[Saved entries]
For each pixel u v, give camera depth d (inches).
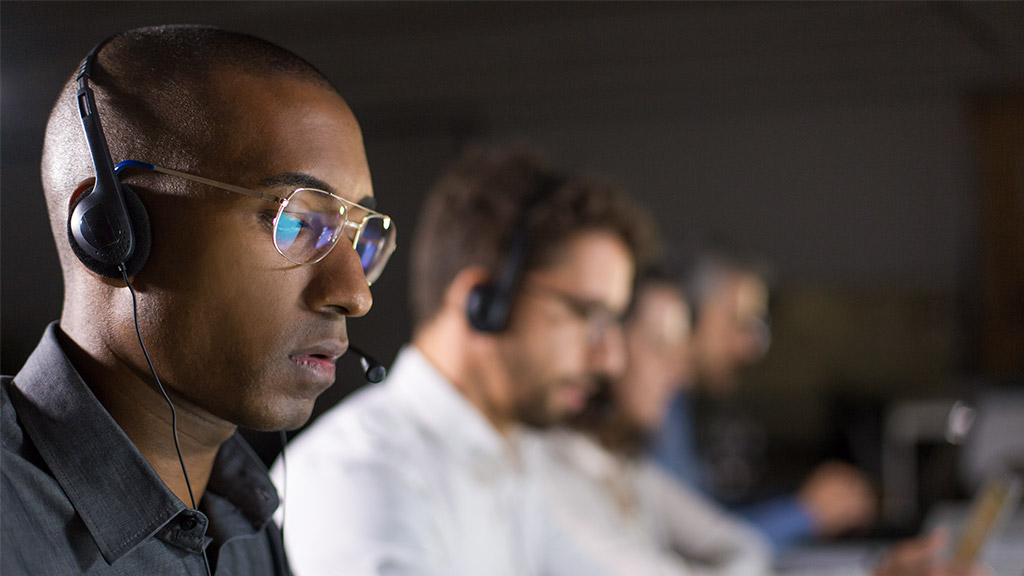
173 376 25.0
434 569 43.2
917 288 118.9
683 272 93.7
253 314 25.2
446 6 67.8
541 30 75.5
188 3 63.9
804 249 122.5
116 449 24.5
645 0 66.6
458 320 52.2
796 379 121.8
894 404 108.7
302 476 45.5
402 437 47.3
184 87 25.5
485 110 114.4
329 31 73.4
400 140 112.0
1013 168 113.3
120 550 23.9
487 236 52.3
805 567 76.4
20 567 21.3
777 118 122.1
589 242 53.9
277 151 25.6
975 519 62.9
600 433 74.3
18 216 114.7
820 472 93.4
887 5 66.4
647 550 65.0
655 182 124.6
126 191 24.5
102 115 25.5
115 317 25.0
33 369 25.1
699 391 101.8
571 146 121.6
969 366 116.6
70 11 63.3
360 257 30.1
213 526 28.3
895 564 62.4
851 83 106.3
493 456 51.1
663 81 99.9
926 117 116.4
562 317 52.8
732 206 123.6
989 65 86.0
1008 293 114.4
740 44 79.2
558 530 59.3
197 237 24.7
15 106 86.1
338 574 42.1
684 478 87.6
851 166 120.3
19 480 22.6
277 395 26.0
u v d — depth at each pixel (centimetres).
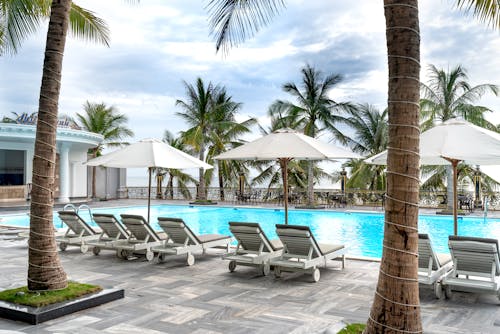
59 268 529
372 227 1559
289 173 2694
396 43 309
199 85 2389
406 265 311
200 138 2344
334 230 1498
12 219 1680
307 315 497
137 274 709
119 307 523
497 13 482
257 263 695
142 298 564
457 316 495
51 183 522
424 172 2156
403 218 310
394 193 312
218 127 2445
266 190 2522
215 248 962
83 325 457
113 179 2870
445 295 579
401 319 310
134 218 830
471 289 552
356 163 2527
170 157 900
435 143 571
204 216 1920
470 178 2153
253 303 545
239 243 750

__Action item__: Within the data above, how many lines contain the word "depth"? Write only the number.

__Exercise output__: 2